What is wrong with this proof (that all vector bundles of the same rank are isomorphic)?

Question

Suppose I have two vector bundles $E \rightarrow M, E' \rightarrow M$ of rank $k$ on a smooth manifold $M$. Let $\mathcal{E}(M), \mathcal{E'}(M)$ denote their spaces of smooth sections. We can choose some arbitrary isomorphism $\phi_p: E_p \rightarrow E'_p$ for all $p \in M$, where $E_p, E'_p$ denote the fibers above $p$.
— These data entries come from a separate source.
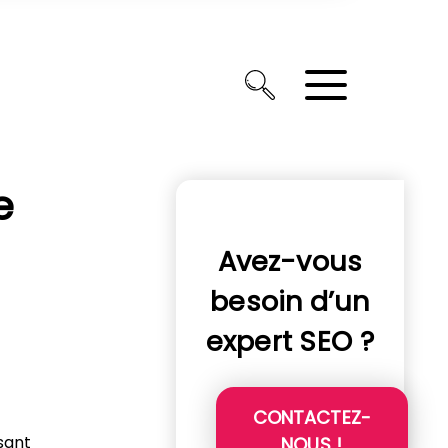
e
Avez-vous
besoin d’un
expert SEO ?
CONTACTEZ-
sant
NOUS !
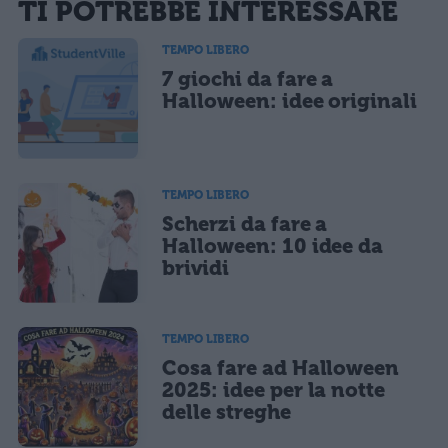
TI POTREBBE INTERESSARE
sarà pubblicata. Dichiari di avere preso visione e di accettare quanto previsto dalla
informativa privacy
. Pubblicando questo commento dai il consenso affinché un cookie
salvi i tuoi dati (nome, email) per il prossimo commento.
TEMPO LIBERO
7 giochi da fare a
Ho letto e acconsento l'
informativa
sulla privacy
CONFERMA E PUBBLICA
Halloween: idee originali
Acconsento all'uso dei miei dati da parte di terzi per finalità di
marketing diretto con modalità automatizzate o tradizionali
TEMPO LIBERO
Scherzi da fare a
Halloween: 10 idee da
brividi
TEMPO LIBERO
Cosa fare ad Halloween
2025: idee per la notte
delle streghe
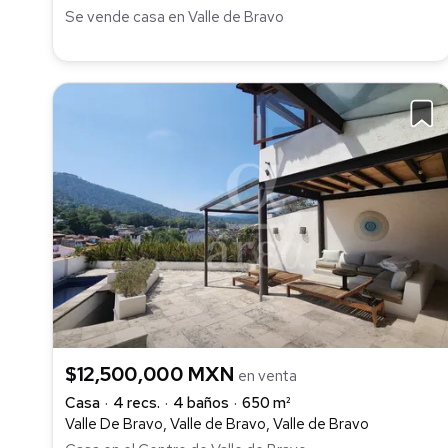
Se vende casa en Valle de Bravo
$12,500,000 MXN
en venta
Casa
4 recs.
4 baños
650 m²
Valle De Bravo, Valle de Bravo, Valle de Bravo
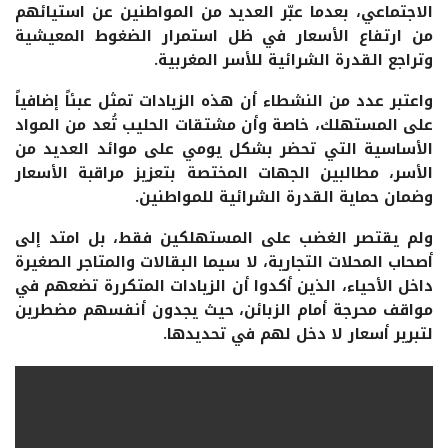
الاجتماعي، بعدما عبّر العديد من المواطنين عن استيائهم
من ارتفاع الأسعار في ظل استمرار الضغوط المعيشية
وتراجع القدرة الشرائية للأسر المغربية.
واعتبر عدد من النشطاء أن هذه الزيادات تمثل عبئاً إضافياً
على المستهلك، خاصة وأن مشتقات الحليب تُعد من المواد
الأساسية التي تحضر بشكل يومي على موائد العديد من
الأسر، مطالبين الجهات المختصة بتعزيز مراقبة الأسعار
وضمان حماية القدرة الشرائية للمواطنين.
ولم يقتصر الغضب على المستهلكين فقط، بل امتد إلى
أصحاب المحلات التجارية، لا سيما البقالات والمتاجر الصغيرة
داخل الأحياء، الذين أكدوا أن الزيادات المتكررة تضعهم في
مواقف محرجة أمام الزبائن، حيث يجدون أنفسهم مضطرين
لتبرير أسعار لا دخل لهم في تحديدها.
Now we use this to define a map $\mathcal{F}: \mathcal{E}(M) \rightarrow \mathcal{E'}(M)$ as follows. For any smooth section $\sigma \in \mathcal{E}(M)$, define the section $\mathcal{F}(\sigma)$ by $\mathcal{F}(\sigma)(p) = \phi_p(\sigma(p))$. Then $\mathcal{F}$ is linear over $C^\infty(M)$, so there is a smooth bundle map $F: E \rightarrow E'$ over $M$ such that $\mathcal{F}(\sigma) = F \circ \sigma$ for all $\sigma$. Defining a map $\mathcal{F}^{-1}: \mathcal{E}'(M) \rightarrow \mathcal{E}(M)$ using $\phi_p^{-1}$, we see by the same reasoning that there is a smooth bundle map $F^{-1}: E' \rightarrow E$ which is the inverse of $F$. So the two bundles are isomorphic.

Answer 1

The problem is that $\mathcal{F}(\sigma)$ is not going to be a smooth section of $E'$ unless the $\phi_p$'s are "coherent".

For example, let $E\to M$ and $E'\to M$ both be the trivial line bundle $\mathbb{S}^1\times\mathbb{R}$ on the circle $\mathbb{S}^1$. Let $A=\{e^{2\pi it}\mid t\in\mathbb{Q}\}\subset\mathbb{S}^1$. If we choose our isomorphisms on the fibers to be $$\phi_p=\begin{cases}\;\;\;\;\text{id}_{\{p\}\times\mathbb{R}}\text{ if }p\in A\\ -\text{id}_{\{p\}\times\mathbb{R}}\text{ if }p\notin A\end{cases}$$ then the smooth section $\sigma:\mathbb{S}^1\to E$ given by $\sigma(p)=1$ is sent to $$\mathcal{F}(\sigma)(p)=\begin{cases}\;\;\;\;1\text{ if }p\in A\\ -1\text{ if }p\notin A\end{cases}$$ which is not even continuous.

Answer 2

In addition to the problem Zev pointed out, there's further a problem with topology. Say you intend to avoid Zev's construction, so you do the following:

Since $(E,M,\pi, V)$ is a vector bundle, for every point $p \in M$ there is a neighbourhood $U\ni p$ such that $\pi^{-1}U$ is diffeomorphic to $V\times U$. Okay, so instead of just defining the isomorphism pointwise by $\phi_p$, you additionally require that it extends locally over $U$ to a smooth map between $V\times U$ and itself.

If you indeed are able to find such a map, you would have found a bundle isomorphism. But in reality it may not be possible to find such a map. In the case where $M$ is simply connected, the usual arguments can be used to show that the local definition can be extended to a well-defined global one. But when that is not the case, you can consider the example of the Möbius strip as an $\mathbf{R}$ bundle over $S^1$, and the trivial $\mathbf{R}$ bundle over $S^1$. It is clear to see that any smooth section of the Möbius strip must vanish at some point. On the other hand, there exists non-vanishing sections of the trivial bundle. So any smooth map which commutes with projection from the latter to the former must, at some point in $S^1$, fail to be surjective.